> Exercise directions
Compute how many lines in the records below contain the string "none" and give that number without other output.

> Data under study
━━━━━━━━━━━━━━━━━━━━

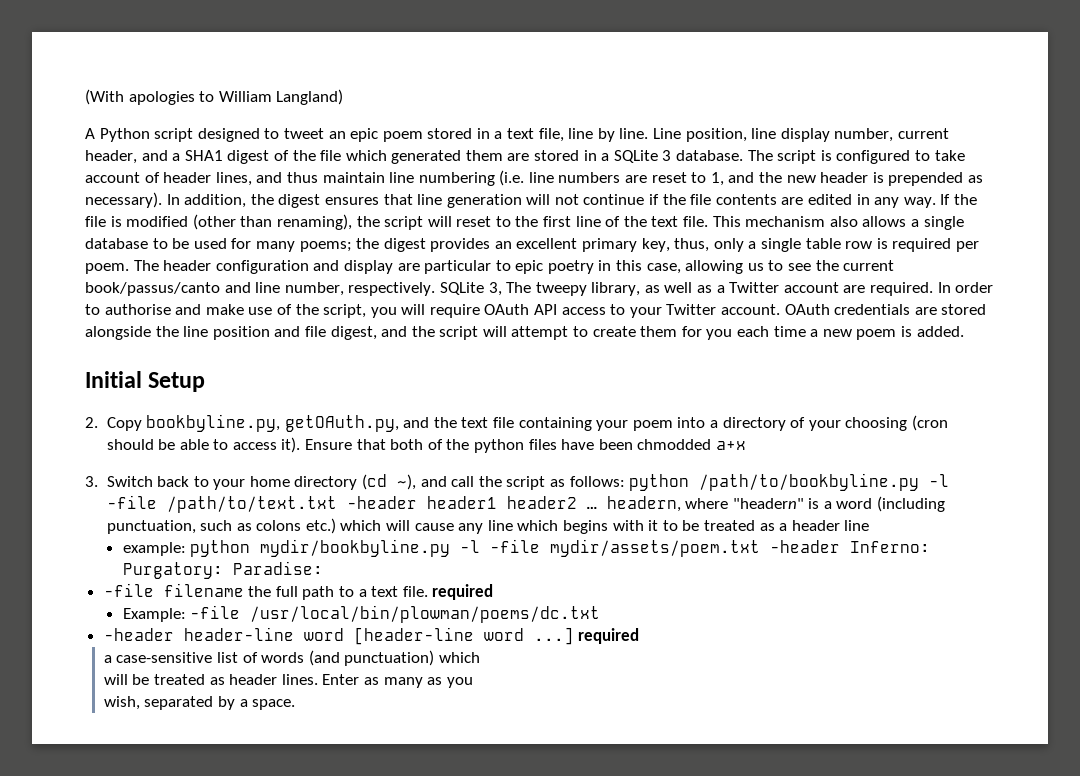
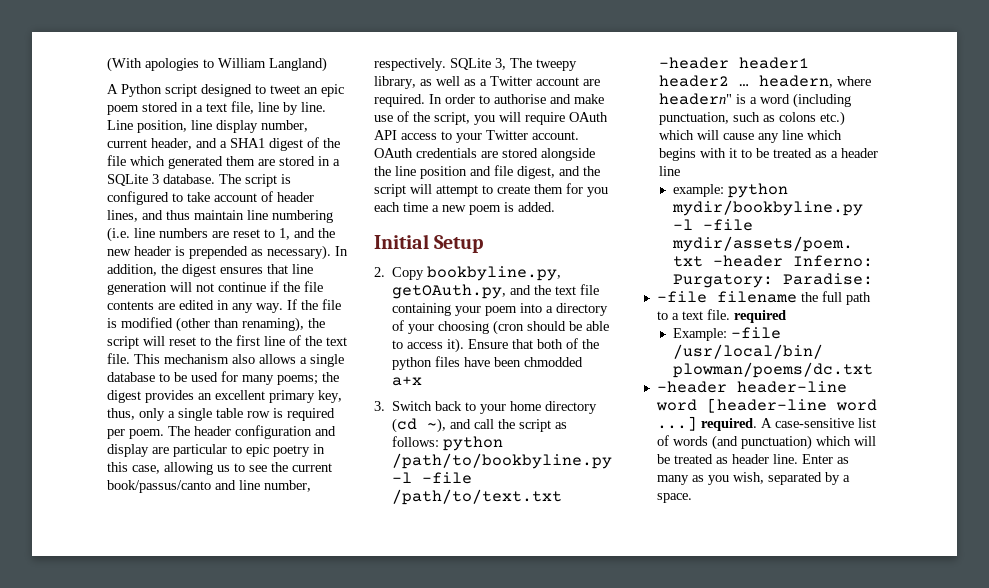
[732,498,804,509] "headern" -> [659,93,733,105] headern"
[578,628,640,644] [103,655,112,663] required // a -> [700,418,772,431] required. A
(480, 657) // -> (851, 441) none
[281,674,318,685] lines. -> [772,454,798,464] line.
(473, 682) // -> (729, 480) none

━━━━━━━━━━━━━━━━━━━━

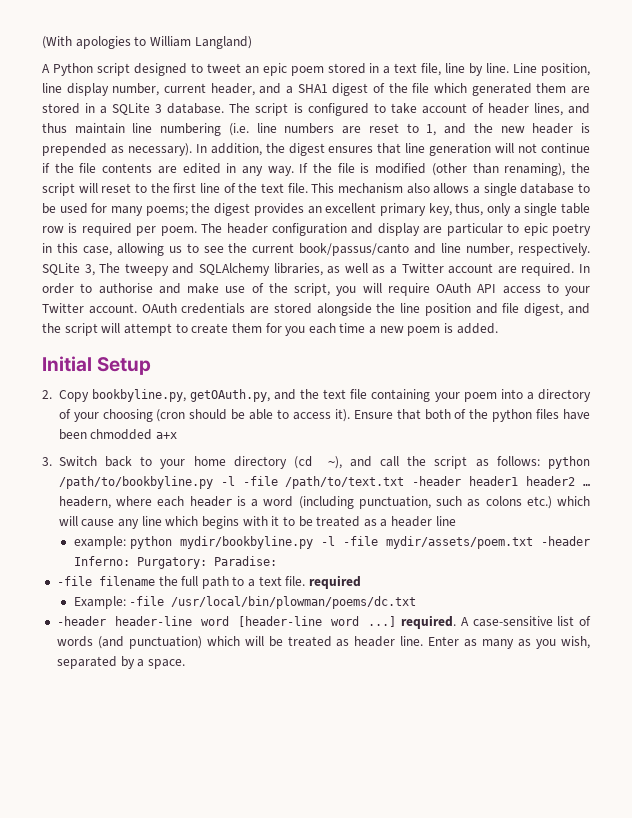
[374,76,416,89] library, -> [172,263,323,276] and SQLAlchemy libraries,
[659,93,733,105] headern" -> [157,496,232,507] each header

━━━━━━━━━━━━━━━━━━━━

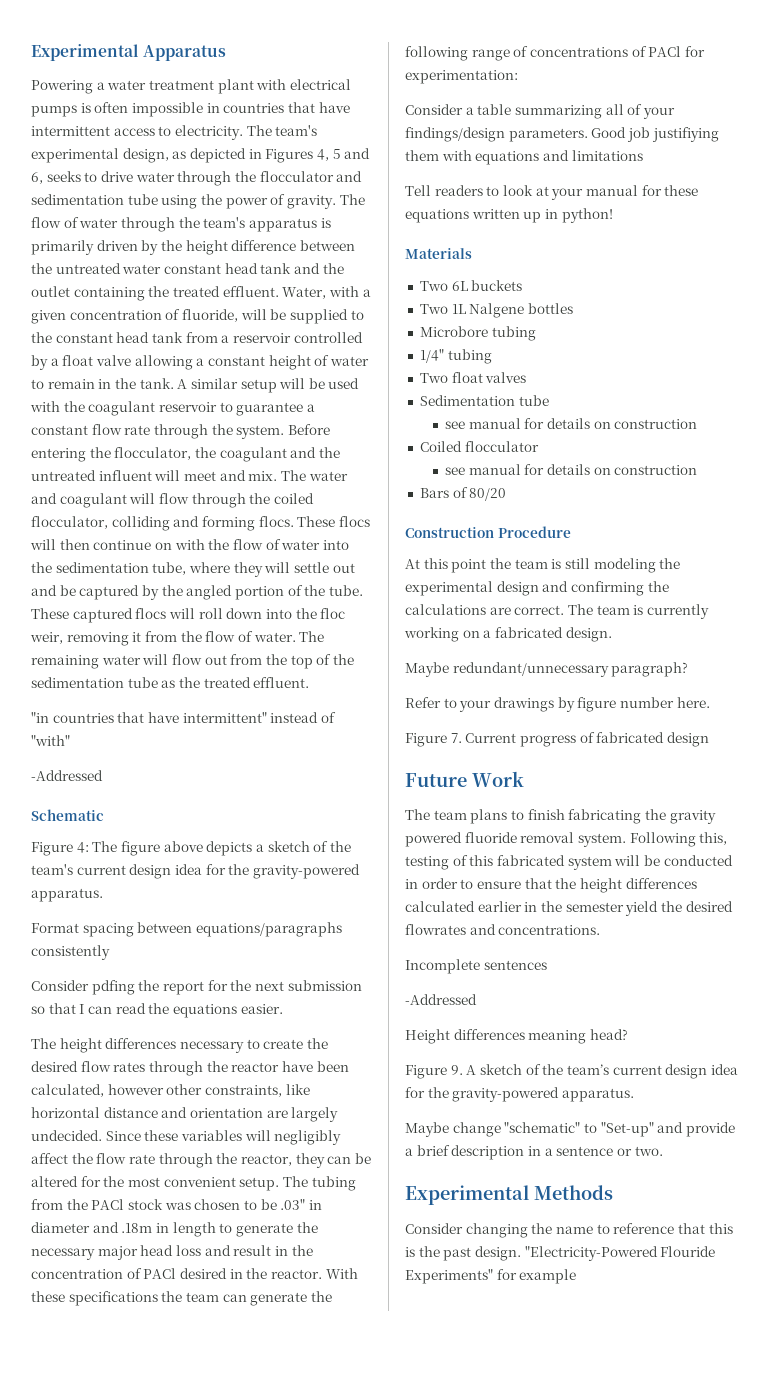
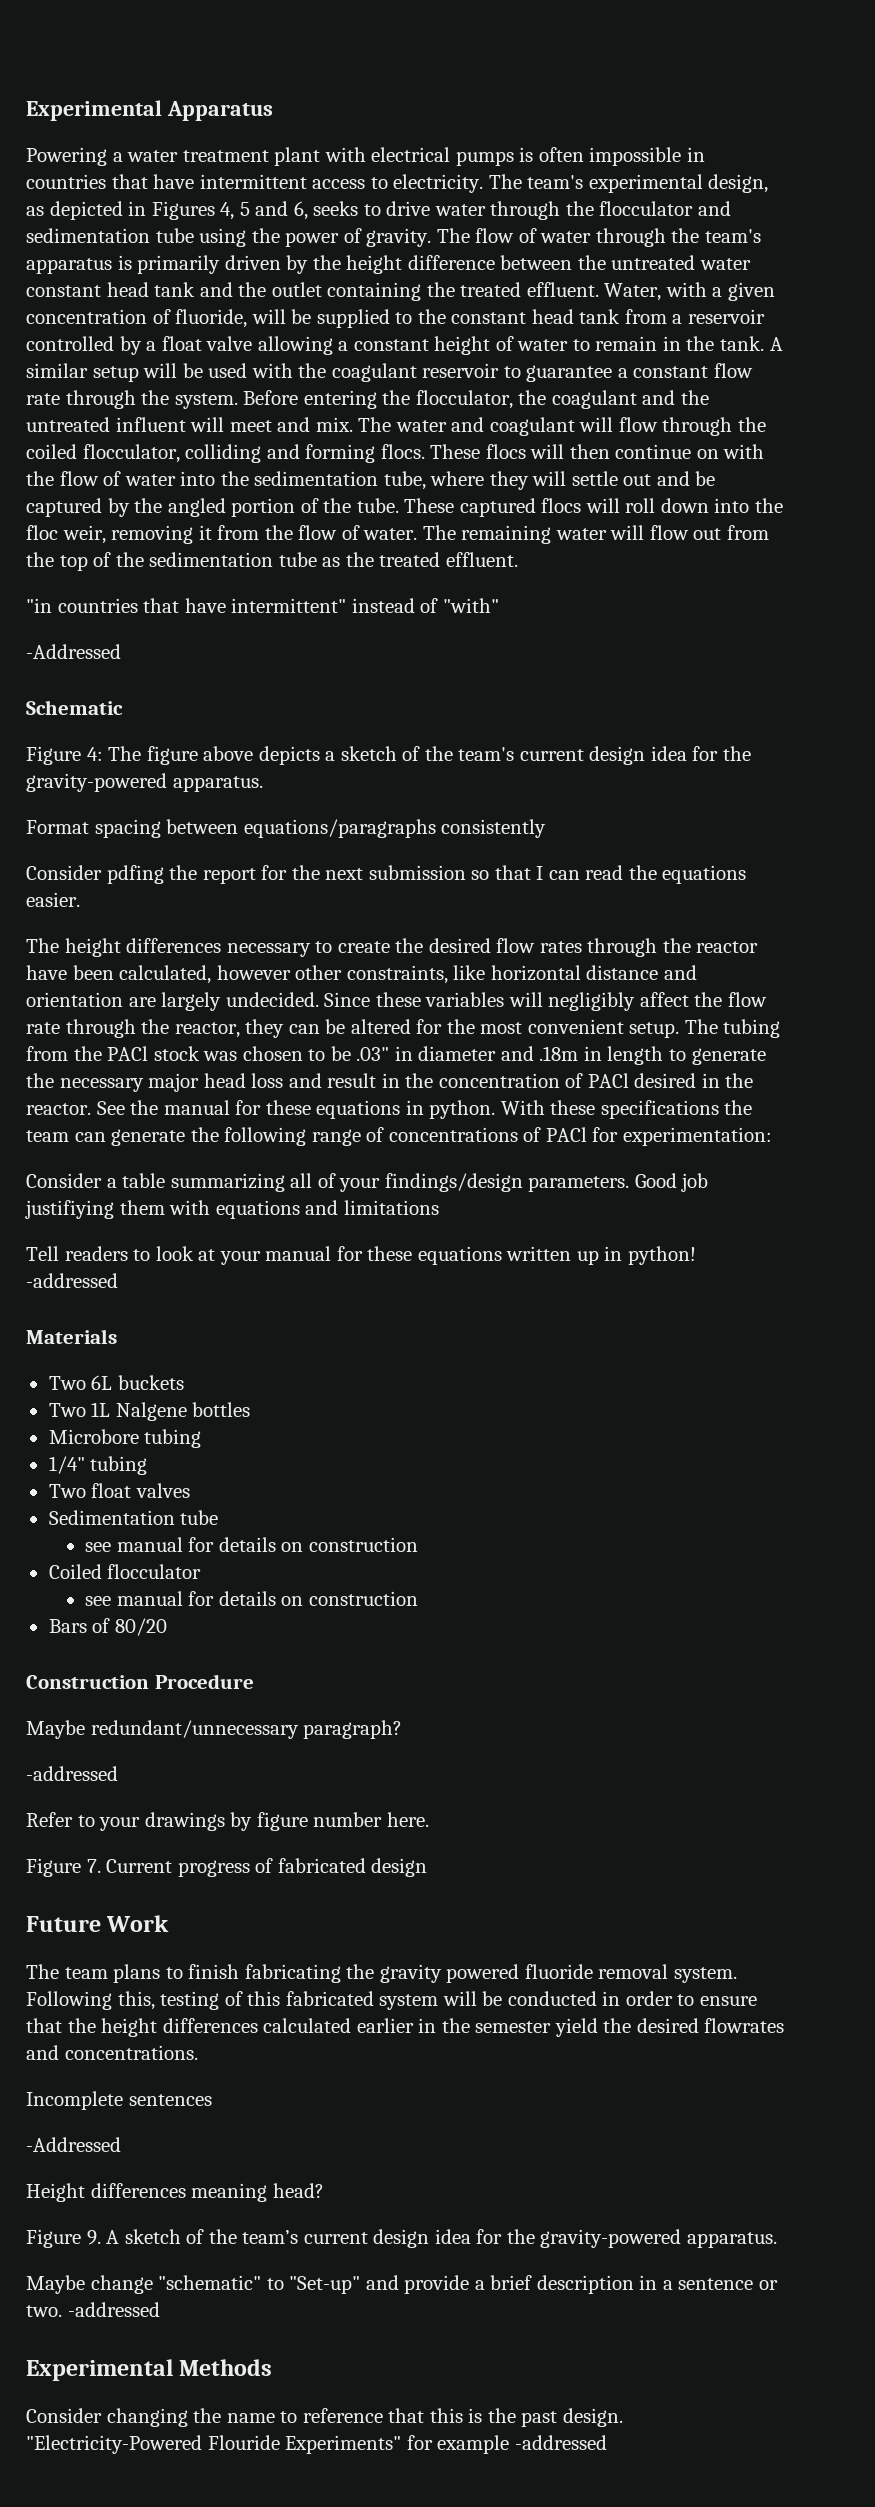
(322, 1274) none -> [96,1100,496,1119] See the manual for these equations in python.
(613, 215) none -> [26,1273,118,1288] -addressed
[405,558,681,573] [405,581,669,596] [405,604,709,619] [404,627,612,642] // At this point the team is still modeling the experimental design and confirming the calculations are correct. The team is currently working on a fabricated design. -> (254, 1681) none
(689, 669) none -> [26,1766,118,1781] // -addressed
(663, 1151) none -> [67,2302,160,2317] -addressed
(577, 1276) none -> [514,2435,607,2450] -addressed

━━━━━━━━━━━━━━━━━━━━

> Solution to the problem
8